_PROMPT_
Write out every one of the lines below word for word, leaving the pictures out of your answer.

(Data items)
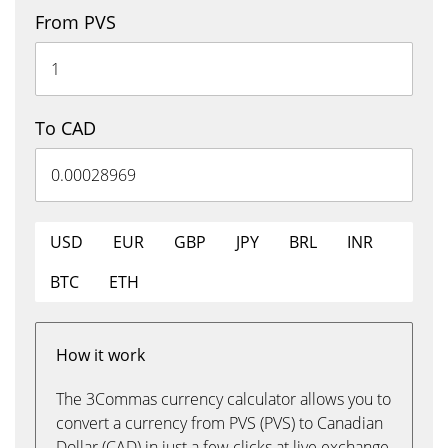
From PVS
To CAD
USD
EUR
GBP
JPY
BRL
INR
BTC
ETH
How it work
The 3Commas currency calculator allows you to
convert a currency from PVS (PVS) to Canadian
Dollar (CAD) in just a few clicks at live exchange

_OUTPUT FOR THIS EXERCISE_
From PVS
To CAD
USD
EUR
GBP
JPY
BRL
INR
BTC
ETH
How it work
The 3Commas currency calculator allows you to
convert a currency from PVS (PVS) to Canadian
Dollar (CAD) in just a few clicks at live exchange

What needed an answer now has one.